Kathleen Hanna: la 'Rebel girl' al descubierto

Liburuak publica la biografía de una de las líderes del movimiento Riot Grrrls, y de los grupos Bikini Kill y Le Tigre

Kathleen Hanna: la ‘Rebel girl’ al descubierto

Kathleen Hanna frente a una batería. | Redes

«Me está creciendo pelo por la boca. Soy una versión defectuosa de Rapunzel. Si no cuento esta historia, me voy a ahogar». Con una afirmación así de vitriólica y enérgica descorcha Kathleen Hanna (Portland,1968) su biografía. ¿Kathleen Hanna?, dirán algunos. ¿Quién es esa tipa? Como con muchas lideresas, tal vez el nombre de los tanques musicales que llevo por las más peligrosas trincheras de los años 90 sean más reveladores. Bikini Kill y Le Tigre fueron los estandartes que cargó en ristre durante 2 décadas. Capitaneó el amanecer de las Riot Grrrls, un movimiento de amazonas punk estadounidense que, desde los fanzines, comenzó a reivindicar un feminismo ‘batallero’. Nada de intelectualizaciones victimistas, ni ‘apijados’ discursitos cubiertos de Kashmir. Kathleen Hanna y las riot grrrls pateaban las piñatas ceñudas de los machistorros con acordes reventones, sátira lírica y arte de mortero.

Liburuak ha tenido la sagacidad de editar esta maravillosa traducción de la biografía de Hanna, titulada: Rebel Girl: Mi vida como una feminista punk. ¿Por qué es relevante este anecdotario personal? A grandes rasgos, cabría decir que Hanna encarnó un movimiento relevante de la cultura feminista de los años 90, y lo hizo con inteligencia y talento.
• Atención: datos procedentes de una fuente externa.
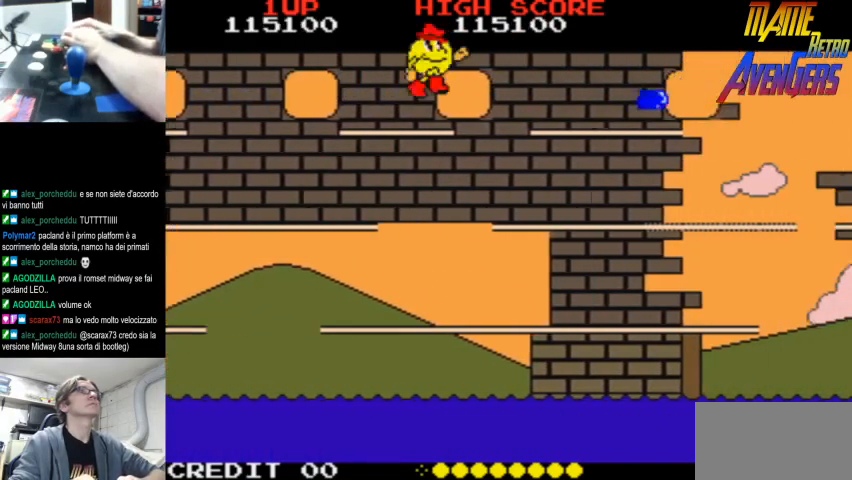
{"buttons": [], "left_stick": "center", "events": [[33, "CIRCLE", "up"], [67, "CIRCLE", "down"], [67, "L2", "down"], [133, "CIRCLE", "up"], [133, "L2", "up"], [200, "L2", "down"], [267, "L2", "up"], [333, "L2", "down"], [367, "L2", "up"]]}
Si entramos en los pormenores, las confesiones recogidas en el libro son propias de una película de John Cassavetes. Hay que ver… nunca deja de ser cierto el refrán: «en tu casa cuecen habas y en la mía calderadas».

Hagamos un ligero repaso de lo que cuenta esta punki de ojos antillanos y gesto de angelical muñeca. En primer lugar, la familia. Incubadora del carácter y los traumas. El lugar de donde venimos marca el horizonte hacía el que caemos. En el caso de Hanna, un terruño formado por una hermana algo zumbada que la perseguía con cuchillos por la casa, y una madre obsesionada con la limpieza y encorsetada a fuerza de dependencia económica en su matrimonio con el padre de Kathleen. Un tipo que, restringiéndonos sencillamente a los hechos, era un soldador alcohólico que instaló en su furgoneta un altavoz gracias al que se dedicaba a gritar a las transeúntes lo bonito que tenían el cojinete trasero –por cierto, con sus hijas en los asientos delanteros-. El padre de Hanna, pieza total, se dejó llevar por la violencia doméstica en no pocas ocasiones y, aunque no llegó a culminar, la futura líder de Bikini Kill estuvo a un tris de experimentar el maravilloso regalo del abuso incestuoso por su parte. Un primor de figura paterna, vaya.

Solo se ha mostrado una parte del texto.